Ihr „bereichernder und vielfältiger Alltag“ betrifft auch den Kontakt zu Lehrern und Eltern: Was in eine „gesunde Brotdose“ gehört, erfahren Erwachsene im Elterncafé der Clara-Grunwald-Schule: Ernährung, aber auch Cyber-Mobbing und Bodyshaming seien Themen, die für 35 Besucher in vier Sprachen übersetzt werden.

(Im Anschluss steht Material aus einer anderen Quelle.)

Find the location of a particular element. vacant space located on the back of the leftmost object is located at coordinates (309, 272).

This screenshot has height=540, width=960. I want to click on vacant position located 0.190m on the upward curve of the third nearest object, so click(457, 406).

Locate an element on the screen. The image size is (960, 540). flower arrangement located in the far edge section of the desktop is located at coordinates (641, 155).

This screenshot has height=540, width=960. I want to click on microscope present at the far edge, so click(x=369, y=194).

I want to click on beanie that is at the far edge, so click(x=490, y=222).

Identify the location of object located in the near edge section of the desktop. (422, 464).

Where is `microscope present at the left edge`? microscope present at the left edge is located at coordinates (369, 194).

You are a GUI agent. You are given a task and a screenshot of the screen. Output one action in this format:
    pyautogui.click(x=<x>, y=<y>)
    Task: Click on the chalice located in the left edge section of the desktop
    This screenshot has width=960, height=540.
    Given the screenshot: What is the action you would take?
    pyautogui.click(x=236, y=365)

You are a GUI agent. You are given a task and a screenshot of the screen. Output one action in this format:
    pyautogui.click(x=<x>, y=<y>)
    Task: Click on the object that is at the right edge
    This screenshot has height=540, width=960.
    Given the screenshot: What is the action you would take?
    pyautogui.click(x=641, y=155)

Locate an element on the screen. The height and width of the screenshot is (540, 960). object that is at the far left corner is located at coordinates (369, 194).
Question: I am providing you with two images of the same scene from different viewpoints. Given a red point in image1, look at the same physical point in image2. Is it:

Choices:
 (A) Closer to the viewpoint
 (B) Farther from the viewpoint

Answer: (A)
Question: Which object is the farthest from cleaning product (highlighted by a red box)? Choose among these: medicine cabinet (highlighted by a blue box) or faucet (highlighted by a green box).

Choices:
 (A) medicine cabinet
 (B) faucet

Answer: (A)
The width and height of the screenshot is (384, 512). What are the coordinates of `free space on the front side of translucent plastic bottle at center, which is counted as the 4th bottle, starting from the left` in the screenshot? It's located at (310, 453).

„Viele Eltern sind unsicher und haben keine Kompetenz, um ihre Kinder emotional zu stärken, sie nehmen ihnen vieles ab“, meint Dr. Mario Bauer, der für die Gesundheitsförderung in Hamburg-Nord zuständig ist: „Wir haben einen gesamtgesellschaftlichen Auftrag.“ Oft kämen die Kinder „ohne Wissen, Kompetenzen und Grenzen an die Schule. Aber Schule kann nicht alles auffangen, die Schulkräfte gehen auf dem Zahnfleisch“, sagt Gabriele Kutscher, die ebenso an Beratungslehrer, Sozialpädagogen und Schulpsychologen denkt.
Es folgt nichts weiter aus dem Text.